Aachen-Maastricht Institute for Biobased Materials gets to work at Chemelot
The Aachen-Maastricht Institute for Biobased Materials (AMIBM) is getting started at the Brightlands Chemelot Campus. At an on-campus meeting on Wednesday 6 November, the initiators, Maastricht University (UM) and RWTH Aachen University, presented the professors who will be joining the AMIBM project team. It was also announced that the tender for the research equipment had been published. The partnership with the Fraunhofer Institute for Molecular Biology and Applied Ecology (Fraunhofer IME) in Aachen has also been developed further and the future research programmes have been detailed in a strategic plan.

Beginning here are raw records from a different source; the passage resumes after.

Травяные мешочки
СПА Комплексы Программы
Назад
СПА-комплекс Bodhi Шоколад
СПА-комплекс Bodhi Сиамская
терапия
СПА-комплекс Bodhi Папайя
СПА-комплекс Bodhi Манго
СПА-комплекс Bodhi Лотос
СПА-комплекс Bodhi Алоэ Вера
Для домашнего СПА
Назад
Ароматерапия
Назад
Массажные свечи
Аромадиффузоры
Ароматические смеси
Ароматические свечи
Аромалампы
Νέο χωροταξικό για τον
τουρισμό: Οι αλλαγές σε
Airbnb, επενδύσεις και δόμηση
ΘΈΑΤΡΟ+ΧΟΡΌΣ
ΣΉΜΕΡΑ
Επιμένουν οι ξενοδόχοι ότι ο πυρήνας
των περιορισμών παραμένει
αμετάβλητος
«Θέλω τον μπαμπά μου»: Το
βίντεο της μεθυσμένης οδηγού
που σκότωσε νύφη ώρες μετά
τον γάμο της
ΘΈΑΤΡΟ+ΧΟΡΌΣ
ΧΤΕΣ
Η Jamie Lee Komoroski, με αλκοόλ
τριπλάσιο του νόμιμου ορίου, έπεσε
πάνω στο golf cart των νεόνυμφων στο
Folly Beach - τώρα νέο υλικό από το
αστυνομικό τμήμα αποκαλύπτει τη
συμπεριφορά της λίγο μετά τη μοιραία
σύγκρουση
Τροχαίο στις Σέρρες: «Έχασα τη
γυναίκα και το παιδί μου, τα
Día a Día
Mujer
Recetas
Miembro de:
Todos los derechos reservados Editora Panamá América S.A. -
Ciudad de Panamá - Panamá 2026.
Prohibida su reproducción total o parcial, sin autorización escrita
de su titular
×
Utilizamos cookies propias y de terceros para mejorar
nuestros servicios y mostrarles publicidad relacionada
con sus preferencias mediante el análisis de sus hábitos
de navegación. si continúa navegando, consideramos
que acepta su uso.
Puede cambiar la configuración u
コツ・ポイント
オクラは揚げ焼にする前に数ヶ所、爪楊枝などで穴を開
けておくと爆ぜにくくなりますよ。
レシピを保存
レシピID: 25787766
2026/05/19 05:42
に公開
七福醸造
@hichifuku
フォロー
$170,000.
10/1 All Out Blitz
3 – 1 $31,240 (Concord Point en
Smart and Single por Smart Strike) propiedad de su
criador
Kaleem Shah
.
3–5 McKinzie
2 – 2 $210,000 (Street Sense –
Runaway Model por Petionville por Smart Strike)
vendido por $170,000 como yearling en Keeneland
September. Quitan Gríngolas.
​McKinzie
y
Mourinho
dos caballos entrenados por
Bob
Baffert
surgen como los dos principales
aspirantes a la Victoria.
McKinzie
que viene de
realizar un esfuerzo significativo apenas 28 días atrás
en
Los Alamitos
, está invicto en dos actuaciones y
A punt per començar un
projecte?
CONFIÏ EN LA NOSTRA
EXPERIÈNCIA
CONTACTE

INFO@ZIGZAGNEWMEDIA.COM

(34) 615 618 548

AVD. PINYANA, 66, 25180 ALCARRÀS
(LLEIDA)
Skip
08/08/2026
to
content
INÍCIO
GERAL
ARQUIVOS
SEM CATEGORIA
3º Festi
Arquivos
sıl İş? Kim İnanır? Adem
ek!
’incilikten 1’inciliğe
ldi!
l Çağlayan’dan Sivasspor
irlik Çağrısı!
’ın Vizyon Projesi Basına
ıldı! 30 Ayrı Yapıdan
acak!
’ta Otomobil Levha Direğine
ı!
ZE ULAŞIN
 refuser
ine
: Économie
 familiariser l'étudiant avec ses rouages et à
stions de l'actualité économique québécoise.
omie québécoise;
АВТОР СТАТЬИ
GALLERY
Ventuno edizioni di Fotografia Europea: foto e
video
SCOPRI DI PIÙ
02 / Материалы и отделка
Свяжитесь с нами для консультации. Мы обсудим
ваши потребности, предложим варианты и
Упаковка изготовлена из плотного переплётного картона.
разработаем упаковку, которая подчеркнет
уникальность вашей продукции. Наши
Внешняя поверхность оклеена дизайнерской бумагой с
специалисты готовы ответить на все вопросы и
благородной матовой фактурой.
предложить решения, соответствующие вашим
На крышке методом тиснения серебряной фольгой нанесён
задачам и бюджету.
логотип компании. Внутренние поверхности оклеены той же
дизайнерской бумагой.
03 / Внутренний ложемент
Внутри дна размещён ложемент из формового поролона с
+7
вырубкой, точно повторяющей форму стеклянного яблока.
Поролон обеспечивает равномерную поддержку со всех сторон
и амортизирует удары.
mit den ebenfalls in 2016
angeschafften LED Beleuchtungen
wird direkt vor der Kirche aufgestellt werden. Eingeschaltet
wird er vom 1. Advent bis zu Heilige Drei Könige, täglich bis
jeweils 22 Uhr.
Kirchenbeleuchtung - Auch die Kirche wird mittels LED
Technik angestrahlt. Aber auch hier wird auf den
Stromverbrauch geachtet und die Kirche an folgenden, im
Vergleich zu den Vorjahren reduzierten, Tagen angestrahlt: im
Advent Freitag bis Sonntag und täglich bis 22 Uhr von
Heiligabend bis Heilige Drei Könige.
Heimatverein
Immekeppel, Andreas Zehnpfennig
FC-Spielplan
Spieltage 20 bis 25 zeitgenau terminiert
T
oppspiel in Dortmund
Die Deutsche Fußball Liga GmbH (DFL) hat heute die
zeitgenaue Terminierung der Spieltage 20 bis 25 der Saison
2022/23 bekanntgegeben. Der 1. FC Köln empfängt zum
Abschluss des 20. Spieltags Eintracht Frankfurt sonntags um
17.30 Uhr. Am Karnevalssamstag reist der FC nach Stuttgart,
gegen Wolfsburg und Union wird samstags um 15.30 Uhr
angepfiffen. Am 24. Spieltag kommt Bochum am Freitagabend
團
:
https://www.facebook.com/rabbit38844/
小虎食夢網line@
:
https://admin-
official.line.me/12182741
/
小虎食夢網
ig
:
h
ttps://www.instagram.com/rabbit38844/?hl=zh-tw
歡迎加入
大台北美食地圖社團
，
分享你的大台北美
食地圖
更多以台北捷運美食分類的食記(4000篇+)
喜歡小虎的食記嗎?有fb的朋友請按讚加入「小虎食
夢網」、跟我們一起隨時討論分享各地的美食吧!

In December 2011, UM and RWTH Aachen University announced their plans to establish the AMIBM. It will be the research hotspot on Brightlands Chemelot Campus for the production, acquisition, refinement and application of high-quality natural materials with new or improved properties, which will be extracted, processed and upgraded from plants or bacteria for medical and technological applications.
AMIBM project team
UM and RWTH Aachen University have appointed three so called ‘Drehkreuzprofessoren’ for AMIBM at Chemelot: Professor Rainer Fischer (Molecular Biotechnology), Professor Stefan Jockenhövel (Tissue Engineering & Textile Implants) and Professor Sanjay Rastogi (Polymer Physics). Together with their teams, they will be conducting unique research that adds to the research already taking place in Maastricht and Aachen. These professors can also bring companies at Chemelot into contact with relevant research partners in Aachen or Maastricht. This means that the campus provides direct access to the enormous supply of research capacity and facilities available at the two universities.
Unique research equipment
An installation will be built for the AMIBM research that can ‘spin’ biopolymers into fibres: polymers are placed in solution but are not melted as per the usual procedure, which often requires high temperatures that can damage the biopolymers. The machine can make bicomponent fibres, combining the properties of two materials into one single fibre. The installation can also coat the produced fibres to add new properties. The fibres are sprayed under ‘GMP conditions’ (General Medical Practice) to make them suitable for clinical applications, such as implants. The European tender for the purchase of this installation has recently been published; once a supplier has been selected, it will take about ten months before the machine is fully operational.
The partnership with RWTH Aachen University is organised through a number of its large institutes: the Institute of Textile Technology (ITA) and the Fraunhofer IME. The expertise of Fraunhofer IME is aimed at refining plants or bacteria that can produce high-quality biomaterials. They will also contribute to UM’s new Master of Science programme and will also play an active role in building a strong link with Greenport Venlo.
AMIBM is one of the Kennis-As Limburg initiative projects. The research infrastructure and collaboration with the business world tie graduates to the region and create an attractive business climate for companies. The biobased products and processes that AMIBM develops will find applications in the medical, technical and consumer sectors, and thereby have great societal value. Finally, AMIBM will contribute to creating regional jobs: the ambition is to offer 66 fte of direct employment for knowledge workers in 2021.